**PAGE TEXT**:
----------------

Skip to main content

Verified by Psychology Today

Relationships

Grieving for a Love You Have Lost

An opera tackles the pain a survivor feels when a loved one dies.

Curtis Brown, for Santa Fe Opera
Source: Curtis Brown, for Santa Fe Opera

Orfeo, by Claudio Monteverdi with libretto by Alessandro Striggio, was one of the earliest operas and largely centers around one character — Orfeo, or Orpheus in English, who has lost his beloved Euridice to a poisonous snake bite on their wedding day. Without hesitation, he decides to go down into Hades to retrieve her and bring her back to life. There is only one caveat: if he looks back on the return voyage to life, she will be plunged back into Hades forever.

In the brilliant, current Santa Fe Opera production, as in life, there is no ambiguity about the fact that losing a beloved is hell. Going through it is, indeed, an emotional descent into Hades. A survivor may well feel that they would do anything, brave anything, to get the person back. They may even risk their lives to do it. I remembered being both shocked and moved when I learned that when leprosy was an untreatable disease, and some partners of leprosy victims who were living in sanitoria willfully infected themselves and risked their lives so they could be with their beloveds. Love is probably the strongest positive emotion in life.

----------------

**DATA EXTRACT**:
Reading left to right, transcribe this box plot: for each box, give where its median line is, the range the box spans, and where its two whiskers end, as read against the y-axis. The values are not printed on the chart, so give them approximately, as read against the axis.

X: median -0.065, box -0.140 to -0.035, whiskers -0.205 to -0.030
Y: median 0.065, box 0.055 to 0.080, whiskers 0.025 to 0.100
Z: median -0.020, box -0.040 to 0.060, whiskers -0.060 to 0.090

----------------

**REQUIRED TASKS**:
1. From the article on Orfeo, copy the passage starting at "An opera tackles" and ending at "into Hades forever.".
2. According to the article on Orfeo, what caused Euridice's death on her wedding day?

**EXERCISE SOLUTIONS**:
1.
An opera tackles the pain a survivor feels when a loved one dies.

Curtis Brown, for Santa Fe Opera
Source: Curtis Brown, for Santa Fe Opera

Orfeo, by Claudio Monteverdi with libretto by Alessandro Striggio, was one of the earliest operas and largely centers around one character — Orfeo, or Orpheus in English, who has lost his beloved Euridice to a poisonous snake bite on their wedding day. Without hesitation, he decides to go down into Hades to retrieve her and bring her back to life. There is only one caveat: if he looks back on the return voyage to life, she will be plunged back into Hades forever.

2. A poisonous snake bite.